Reputation: 53
I got on my server nodes after a couple months to work on them again and now the slurmd daemon won't start on any of the nodes. My slurmctld is working fine. I have the cgroup.conf file in the slurm directory. Here is the config file:
#CgroupAutomount=yes
ConstrainCores=no
ConstrainRAMSpace=no
I get the same error regardless of whether its v2 or just automount set to yes and plugin commented out.
Here is the error output:
Couldn't find the specified plugin name for cgroup/v2 looking at all files
slurmd[587248]: slurmd: error: cannot find cgroup plugin for cgroup/v2
slurmd[587248]: slurmd: error: cannot create cgroup context for cgroup/v2
slurmd[587248]: slurmd: error: Unable to initialize cgroup plugin
slurmd[587248]: slurmd: error: slurmd initialization failed
I had previously had the cgroup set to v1, but was getting this error:
slurmd[1535]: slurmd: CPU frequency setting not configured for this node
slurmd[1535]: slurmd: error: unable to open '/sys/fs/cgroup/freezer//tasks' for reading : No such file or directory
slurmd[1535]: slurmd: error: cgroup namespace 'freezer' not mounted. aborting
slurmd[1535]: slurmd: error: unable to create freezer cgroup namespace
slurmd: error: Couldn't load specified plugin name for proctrack/cgroup: Plugin init() callback failed
slurmd[1535]: slurmd: error: cannot create proctrack context for proctrack/cgroup
slurmd[1535]: slurmd: error: slurmd initialization failed
So I switched to v2, hence my current error. Any suggestions or help is appreciated.

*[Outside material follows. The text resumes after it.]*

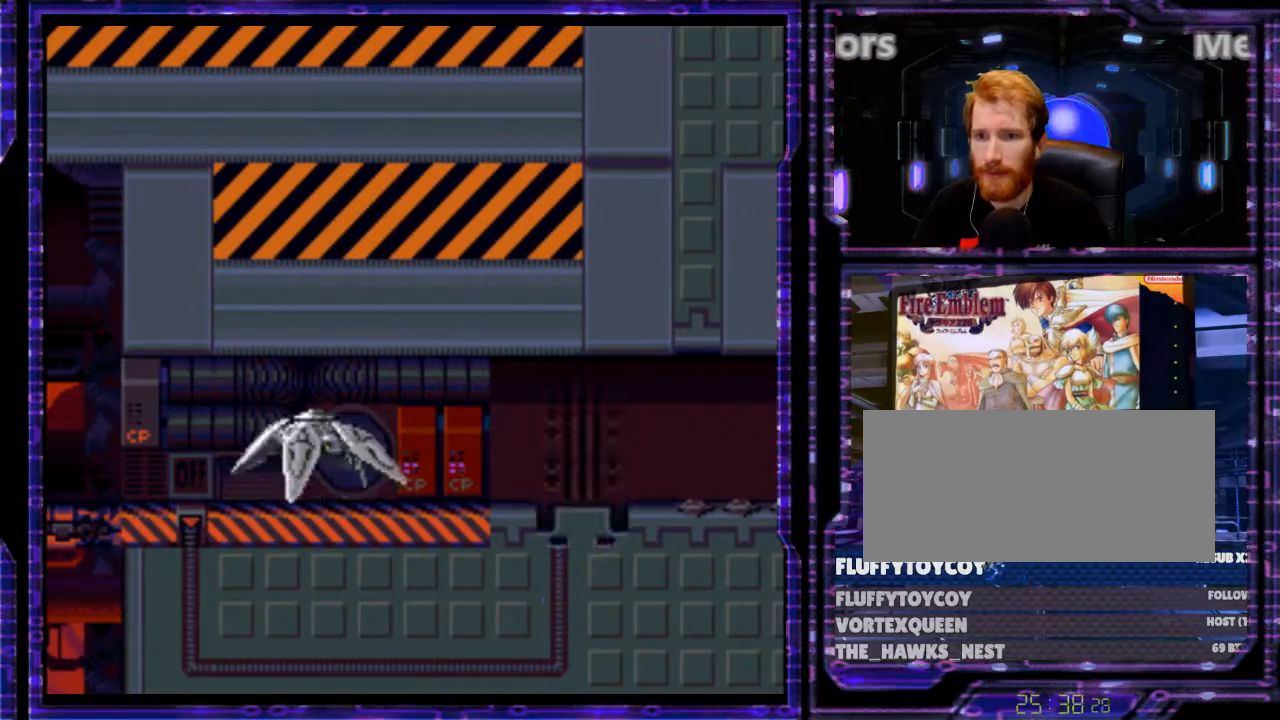
{"buttons": ["DPAD_LEFT"], "events": []}
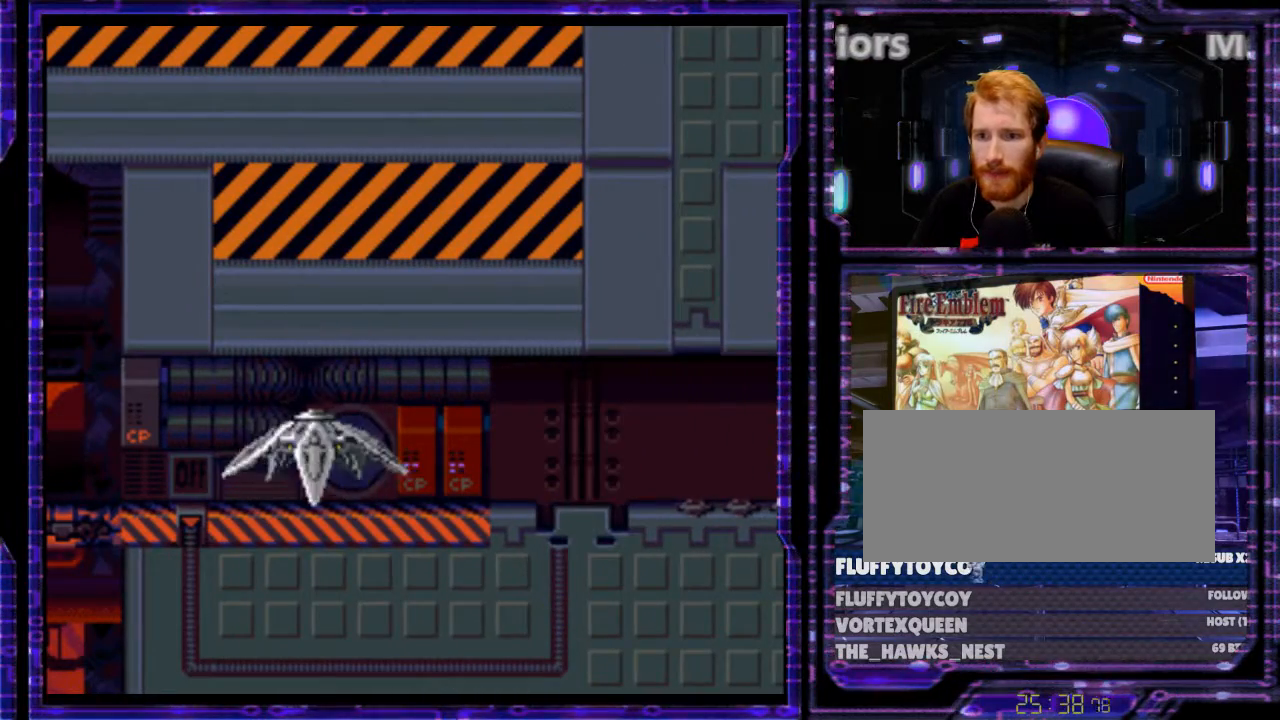
{"buttons": ["DPAD_LEFT"], "events": []}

Update: I changed the config file to
CgroupPlugin=cgroup/v1
CgroupAutomount=yes
ConstrainCores=no
ConstrainRAMSpace=no
CgroupMountpoint=/sys/fs/cgroup
And now the daemon can run/be active, however, there are still some errors related to freezer.
Upvotes: 2
Views: 1110
Reputation: 370
This is becaucse the cgroups_v2.so plugin is not present. Check in /usr/lib64/slurmd/cgroups*
Upvotes: 0